Susan Beaumont is an ordained American Baptist minister who has spent the last 25 years educating and empowering congregational and corporate leaders. After serving as an Area Minister in the American Baptist Churches and managing her own consulting practice, she joined the Alban Institute in 2005 as a senior consultant specializing in large congregations. She is the co-author of When Moses Meets Aaron: Staffing and Supervision in Large Congregations (2007) and the author of Inside the Large Congregation (2011).
Book Basics
Inside the Large Congregation offers an unparalleled insight into American Protestant congregations featuring worshipping communities that average between 400 and 2,000 people per weekend. Drawing on her consulting experience, recent research, and relevant literature, Beaumont effectively explores how size impacts leadership dynamics. To do so, she divides the large congregations into three categories:
- Professional – annual operating budget of $1-2 million and/or 400-800 in average weekly worship attendance
- Strategic – annual operating budget of $2-4 million and/or 800-1200 in average weekly worship attendance
- Matrix – annual operating budget of $4+ million and/or 1200+ in average weekly worship attendance (p.52-58)
The first part of the book considers much of what it means to be a church most accurately characterized by one of the terms above. She also notes the importance of transitions as growing and shrinking congregations enter a new size. While providing solid rationale for these divisions Beaumont rightly suggests other facts may mean that a church that falls a bit above or below a given range for a church size may function more like that size than the size its numbers suggest, especially when congregations are quite affluent or include a number of affiliated nonprofit organizations. This section provides an overview that is beneficial not only for large church leaders, but for all who seek to better understand how size influences what it means to be church.

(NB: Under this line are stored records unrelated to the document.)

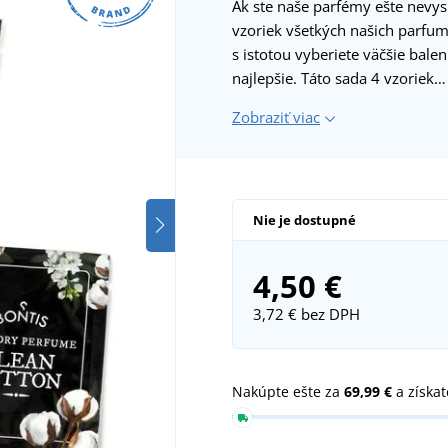
Ak ste naše parfémy ešte nevysk
vzoriek všetkých našich parfu
s istotou vyberiete väčšie balen
najlepšie. Táto sada 4 vzoriek…
Zobraziť viac
Nie je dostupné
4,50 €
3,72 €
bez DPH
Nakúpte ešte za
69,99 €
a získa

The second part of the book contains chapter length considerations of each of the five systems Beaumont believes must be and stay in alignment for the large church to function well: clear leadership roles, staff team design and function, governance and board function, acculturation and the role of laity, and forming and executing strategy. This section of the book is an incredibly rich resource for those involved in leadership — both governance and staff — in large congregations.
Recommendation
All congregations with 400-1200 in average weekly worship attendance must find a way to incorporate this resource. If you are in a parish of this size make sure a member of your congregation’s lay leadership team and a member of the executive staff have read the book from cover to cover.
So What?
As someone who has served exclusively in large congregations since completing my theological education, I am well aware of how radically they differ from smaller congregations. Interestingly the trend continues to be toward a larger and larger number of churches in this size category. Even with this trend, the median congregation has only 75 participants and a budget of around $90,000. Put differently, while most congregations are small, most people are in much larger congregations — the average person is in a congregation of 400 with a budget of $280,000 (p.6). Beaumont suggests that there are five “major themes” that blend together to make the large church particularly attractive today:
- Capacity for excellence
- Effective use of technology
- Space for anonymity and intimacy
- Presence of diversity
- Capacity to make a difference (p. 11-16).
- What additional factors do you believe are contributing to the growth in the number of large churches (professional, strategic, and matrix)?
- How would you rate the alignment of the five key systems in large churches in your congregation (regardless of your congregation’s size): clearly leadership roles, staff team design and function, governance and board function, acculturation and the role of laity, and forming and executing strategy? Which of these deserves the greatest attention over the next year and why?
Susan Beaumont. Inside the Large Congregation (Alban Institute, 2011). ISBN: 978156994194.